While police shootings are under heightened criticism in most major news cycles, homicide-deaths to police-shooting-deaths are nearly 15:1. According to some data, that ratio is likely even higher.

As 2020 and 2021 shape up to be some of the worst years of gun deaths and other violent deaths and crimes, we are confronted by some social reactions I fear will only increase our vulnerabilities. Defunding the police will likely result in more male and female deaths. It is a reality that must be addressed through data-analysis and policy actions that lead to more funding that prepares and allows police officers to engage in more hands-on training they can take to their daily interactions. It is certainly right to argue the merits of potential forms of bias. Those arguments can take place without compromising the essential training officers need to use in the field to protect themselves and others as well as the necessary conversations that come with them.

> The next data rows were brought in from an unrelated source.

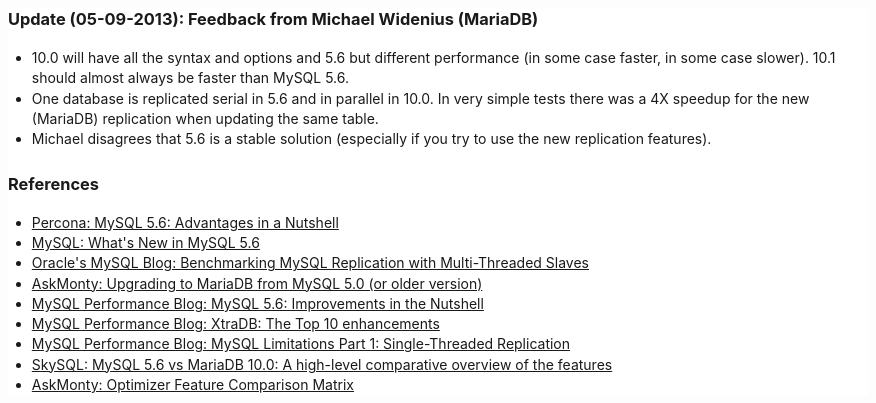 ### Update (05-09-2013): Feedback from Michael Widenius (MariaDB)

* 10.0 will have all the syntax and options and 5.6 but different performance (in some case faster, in some case slower). 10.1 should almost always be faster than MySQL 5.6.
* One database is replicated serial in 5.6 and in parallel in 10.0. In very simple tests there was a 4X speedup for the new (MariaDB) replication when updating the same table.
* Michael disagrees that 5.6 is a stable solution (especially if you try to use the new replication features).

### References

* [Percona: MySQL 5.6: Advantages in a Nutshell](http://www.percona.com/sites/default/files/presentations/Webinar-Mar2013-MySQL-5%206-Advantages-In-the-Nutshell.pdf)
* [MySQL: What's New in MySQL 5.6](https://dev.mysql.com/tech-resources/articles/whats-new-in-mysql-5.6.html)
* [Oracle's MySQL Blog: Benchmarking MySQL Replication with Multi-Threaded Slaves](https://blogs.oracle.com/MySQL/entry/benchmarking_mysql_replication_with_multi)
* [AskMonty: Upgrading to MariaDB from MySQL 5.0 (or older version)](https://kb.askmonty.org/en/upgrading-to-mariadb-from-mysql/)
* [MySQL Performance Blog: MySQL 5.6: Improvements in the Nutshell
](http://www.mysqlperformanceblog.com/2013/01/27/mysql-5-6-improvements-in-the-nutshell/)
* [MySQL Performance Blog: XtraDB: The Top 10 enhancements](http://www.mysqlperformanceblog.com/2009/08/13/xtradb-the-top-10-enhancements/)
* [MySQL Performance Blog: MySQL Limitations Part 1: Single-Threaded Replication](http://www.mysqlperformanceblog.com/2010/10/20/mysql-limitations-part-1-single-threaded-replication/)
* [SkySQL: MySQL 5.6 vs MariaDB 10.0: A high-level comparative overview of the features](http://www.skysql.com/blogs/max-mether/mysql-56-vs-mariadb-100)
* [AskMonty: Optimizer Feature Comparison Matrix](https://kb.askmonty.org/en/optimizer-feature-comparison-matrix)







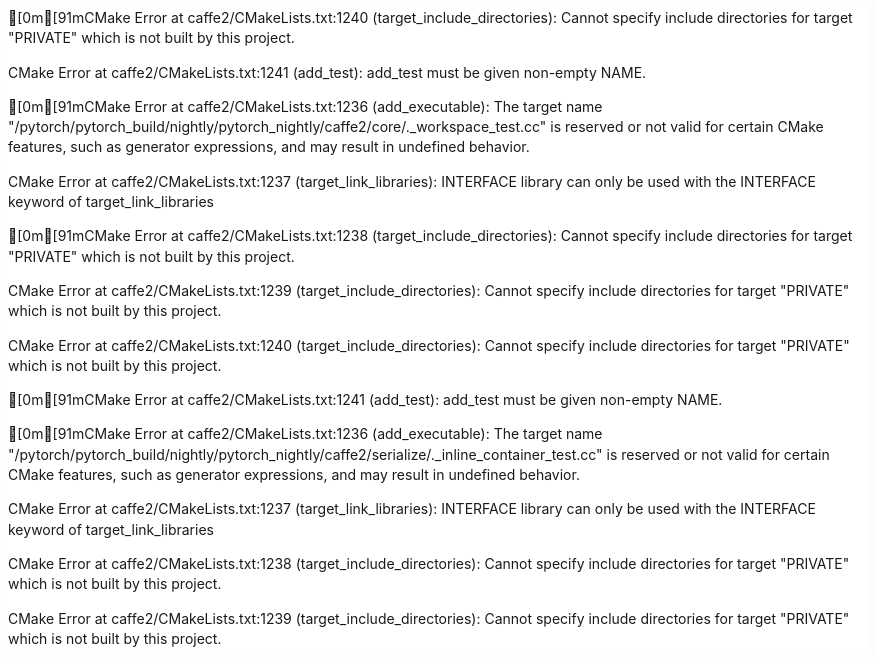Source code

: 
[0m[91mCMake Error at caffe2/CMakeLists.txt:1240 (target_include_directories):
  Cannot specify include directories for target "PRIVATE" which is not built
  by this project.


CMake Error at caffe2/CMakeLists.txt:1241 (add_test):
  add_test must be given non-empty NAME.


[0m[91mCMake Error at caffe2/CMakeLists.txt:1236 (add_executable):
  The target name
  "/pytorch/pytorch_build/nightly/pytorch_nightly/caffe2/core/._workspace_test.cc"
  is reserved or not valid for certain CMake features, such as generator
  expressions, and may result in undefined behavior.


CMake Error at caffe2/CMakeLists.txt:1237 (target_link_libraries):
  INTERFACE library can only be used with the INTERFACE keyword of
  target_link_libraries


[0m[91mCMake Error at caffe2/CMakeLists.txt:1238 (target_include_directories):
  Cannot specify include directories for target "PRIVATE" which is not built
  by this project.


CMake Error at caffe2/CMakeLists.txt:1239 (target_include_directories):
  Cannot specify include directories for target "PRIVATE" which is not built
  by this project.


CMake Error at caffe2/CMakeLists.txt:1240 (target_include_directories):
  Cannot specify include directories for target "PRIVATE" which is not built
  by this project.


[0m[91mCMake Error at caffe2/CMakeLists.txt:1241 (add_test):
  add_test must be given non-empty NAME.


[0m[91mCMake Error at caffe2/CMakeLists.txt:1236 (add_executable):
  The target name
  "/pytorch/pytorch_build/nightly/pytorch_nightly/caffe2/serialize/._inline_container_test.cc"
  is reserved or not valid for certain CMake features, such as generator
  expressions, and may result in undefined behavior.


CMake Error at caffe2/CMakeLists.txt:1237 (target_link_libraries):
  INTERFACE library can only be used with the INTERFACE keyword of
  target_link_libraries


CMake Error at caffe2/CMakeLists.txt:1238 (target_include_directories):
  Cannot specify include directories for target "PRIVATE" which is not built
  by this project.


CMake Error at caffe2/CMakeLists.txt:1239 (target_include_directories):
  Cannot specify include directories for target "PRIVATE" which is not built
  by this project.
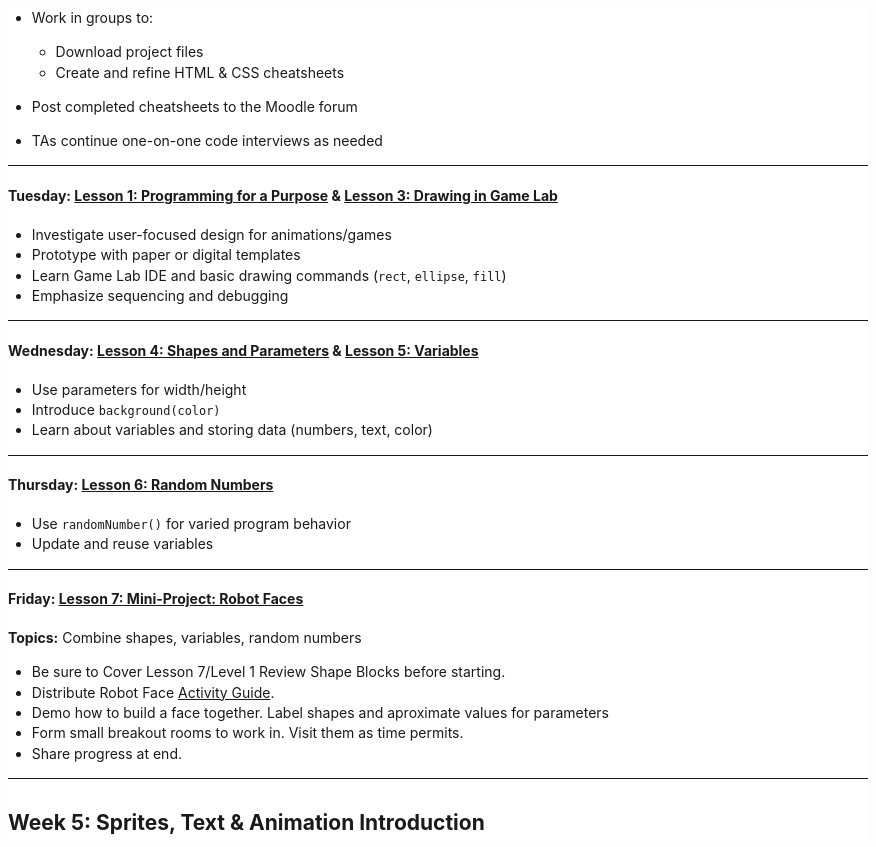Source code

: * Work in groups to:

  * Download project files
  * Create and refine HTML & CSS cheatsheets
* Post completed cheatsheets to the Moodle forum
* TAs continue one-on-one code interviews as needed

---

#### **Tuesday: [Lesson 1: Programming for a Purpose](https://studio.code.org/courses/csd-2024/units/3/lessons/1/levels/1) & [Lesson 3: Drawing in Game Lab](https://studio.code.org/courses/csd-2024/units/3/lessons/3/levels/1)**

* Investigate user-focused design for animations/games
* Prototype with paper or digital templates
* Learn Game Lab IDE and basic drawing commands (`rect`, `ellipse`, `fill`)
* Emphasize sequencing and debugging

---

#### **Wednesday: [Lesson 4: Shapes and Parameters](https://studio.code.org/courses/csd-2024/units/3/lessons/4/levels/1) & [Lesson 5: Variables](https://studio.code.org/courses/csd-2024/units/3/lessons/5/levels/1)**

* Use parameters for width/height
* Introduce `background(color)`
* Learn about variables and storing data (numbers, text, color)

---

#### **Thursday: [Lesson 6: Random Numbers](https://studio.code.org/courses/csd-2024/units/3/lessons/6/levels/1)**

* Use `randomNumber()` for varied program behavior
* Update and reuse variables

---

#### **Friday: [Lesson 7: Mini-Project: Robot Faces](https://studio.code.org/courses/csd-2024/units/3/lessons/7/student)**

**Topics:** Combine shapes, variables, random numbers

* Be sure to Cover Lesson 7/Level 1 Review Shape Blocks before starting.
* Distribute Robot Face [Activity Guide](https://docs.google.com/document/d/1xy53Z--2I9X4k75Besh15eGTY3Rpo8Asdba6uctI9nY/edit?tab=t.0).
* Demo how to build a face together. Label shapes and aproximate values for parameters
* Form small breakout rooms to work in. Visit them as time permits.
* Share progress at end.

---

## **Week 5: Sprites, Text & Animation Introduction**
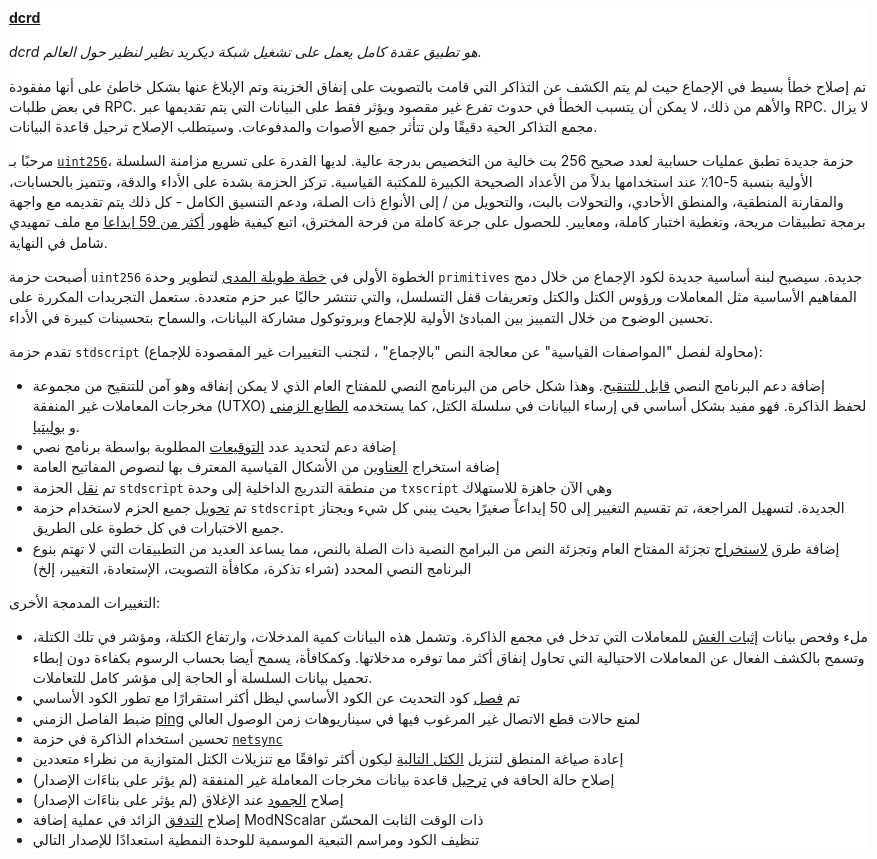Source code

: <a id="dcrd" />

**[dcrd](https://github.com/decred/dcrd)**

_dcrd هو تطبيق عقدة كامل يعمل على تشغيل شبكة ديكريد نظير لنظير  حول العالم._

تم إصلاح خطأ بسيط في الإجماع حيث لم يتم الكشف عن التذاكر التي قامت بالتصويت على إنفاق الخزينة  وتم الإبلاغ عنها بشكل خاطئ على أنها مفقودة في بعض طلبات RPC. والأهم من ذلك، لا يمكن أن يتسبب الخطأ في حدوث تفرع غير مقصود ويؤثر فقط على البيانات التي يتم تقديمها عبر RPC. لا يزال مجمع التذاكر الحية دقيقًا ولن تتأثر جميع الأصوات والمدفوعات. وسيتطلب الإصلاح ترحيل قاعدة البيانات.

مرحبًا بـ [`uint256`](https://github.com/decred/dcrd/pull/2787)، حزمة جديدة تطبق عمليات حسابية لعدد صحيح 256 بت خالية من التخصيص بدرجة عالية. لديها القدرة على تسريع مزامنة السلسلة الأولية بنسبة 5-10٪ عند استخدامها بدلاً من الأعداد الصحيحة الكبيرة للمكتبة القياسية. تركز الحزمة بشدة على الأداء والدقة، وتتميز بالحسابات، والمقارنة المنطقية، والمنطق الأحادي، والتحولات بالبت، والتحويل من / إلى الأنواع ذات الصلة، ودعم التنسيق الكامل - كل ذلك يتم تقديمه مع واجهة برمجة تطبيقات مريحة، وتغطية اختبار كاملة، ومعايير. للحصول على جرعة كاملة من فرحة المخترق، اتبع كيفية ظهور [أكثر من 59 ايداعا](https://github.com/decred/dcrd/pull/2787/commits) مع ملف تمهيدي شامل في النهاية.

أصبحت حزمة `uint256` الخطوة الأولى في [خطة طويلة المدى](https://github.com/decred/dcrd/issues/2786) لتطوير وحدة `primitives` جديدة. سيصبح لبنة أساسية جديدة لكود الإجماع من خلال دمج المفاهيم الأساسية مثل المعاملات ورؤوس الكتل والكتل وتعريفات قفل التسلسل، والتي تنتشر حاليًا عبر حزم متعددة. ستعمل التجريدات المكررة على تحسين الوضوح من خلال التمييز بين المبادئ الأولية للإجماع وبروتوكول مشاركة البيانات، والسماح بتحسينات كبيرة في الأداء.

تقدم حزمة `stdscript` (محاولة لفصل "المواصفات القياسية" عن معالجة النص "بالإجماع" ، لتجنب التغييرات غير المقصودة للإجماع):

* إضافة دعم البرنامج النصي [قابل للتنقيح](https://github.com/decred/dcrd/pull/2803). وهذا شكل خاص من البرنامج النصي للمفتاح العام الذي لا يمكن إنفاقه وهو آمن للتنقيح من مجموعة مخرجات المعاملات غير المنفقة (UTXO) لحفظ الذاكرة. فهو مفيد بشكل أساسي في إرساء البيانات في سلسلة الكتل، كما يستخدمه [الطابع الزمني](https://timestamp.decred.org/) و [بوليتيا](https://proposals.decred.org/).
* إضافة دعم لتحديد عدد [التوقيعات](https://github.com/decred/dcrd/pull/2805) المطلوبة بواسطة برنامج نصي
* إضافة استخراج [العناوين](https://github.com/decred/dcrd/pull/2807) من الأشكال القياسية المعترف بها لنصوص المفاتيح العامة
* تم [نقل](https://github.com/decred/dcrd/pull/2810) الحزمة `stdscript` من منطقة التدريج الداخلية إلى وحدة `txscript` وهي الآن جاهزة للاستهلاك
* تم [تحويل](https://github.com/decred/dcrd/pull/2808) جميع الحزم لاستخدام حزمة `stdscript` الجديدة. لتسهيل المراجعة، تم تقسيم التغيير إلى 50 إيداعاً صغيرًا بحيث يبني كل شيء ويجتاز جميع الاختبارات في كل خطوة على الطريق.
* إضافة طرق [لاستخراج](https://github.com/decred/dcrd/pull/2816) تجزئة المفتاح العام وتجزئة النص من البرامج النصية ذات الصلة بالنص، مما يساعد العديد من التطبيقات التي لا تهتم بنوع البرنامج النصي المحدد (شراء تذكرة، مكافأة التصويت، الإستعادة، التغيير، إلخ)

التغييرات المدمجة الأخرى:

* ملء وفحص بيانات [إثبات الغش](https://github.com/decred/dcrd/pull/2804) للمعاملات التي تدخل في مجمع الذاكرة. وتشمل هذه البيانات كمية المدخلات، وارتفاع الكتلة، ومؤشر في تلك الكتلة، وتسمح بالكشف الفعال عن المعاملات الاحتيالية التي تحاول إنفاق أكثر مما توفره مدخلاتها. وكمكافأة، يسمح أيضا بحساب الرسوم بكفاءة دون إبطاء تحميل بيانات السلسلة أو الحاجة إلى مؤشر كامل للتعاملات.
* تم [فصل](https://github.com/decred/dcrd/pull/2776) كود التحديث عن الكود الأساسي ليظل أكثر استقرارًا مع تطور الكود الأساسي
* ضبط الفاصل الزمني [ping](https://github.com/decred/dcrd/pull/2796) لمنع حالات قطع الاتصال غير المرغوب فيها في سيناريوهات زمن الوصول العالي
* تحسين استخدام الذاكرة في حزمة [`netsync`](https://github.com/decred/dcrd/pull/2825)
* إعادة صياغة المنطق لتنزيل [الكتل التالية](https://github.com/decred/dcrd/pull/2828) ليكون أكثر توافقًا مع تنزيلات الكتل المتوازية من نظراء متعددين
* إصلاح حالة الحافة في [ترحيل](https://github.com/decred/dcrd/pull/2798)  قاعدة بيانات مخرجات المعاملة غير المنفقة (لم يؤثر على بناءَات الإصدار)
* إصلاح [الجمود](https://github.com/decred/dcrd/pull/2806) عند الإغلاق (لم يؤثر على بناءَات الإصدار)
* إصلاح [التدفق](https://github.com/decred/dcrd/pull/2778) الزائد في عملية إضافة ModNScalar ذات الوقت الثابت المحسّن
* تنظيف الكود ومراسم التبعية الموسمية للوحدة النمطية استعدادًا للإصدار التالي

  • Similar to the one I watched as two officers in riot-gear managed a situation that did not lead to serious injury or death to the person being subdued or the officers.

  • Unlike the actions that lead to the killings of George Floyd, Officers Wittstruck and Talley, and the incarceration of Derek Chauvin.

As our nation morns the loss of many people whose untimely deaths trouble us, our policies and actions must address the larger consequences of ignoring the facts. We've gone terribly wrong in the way we dismiss the biological realities and social displacement of our nation's sons and the men they long to become.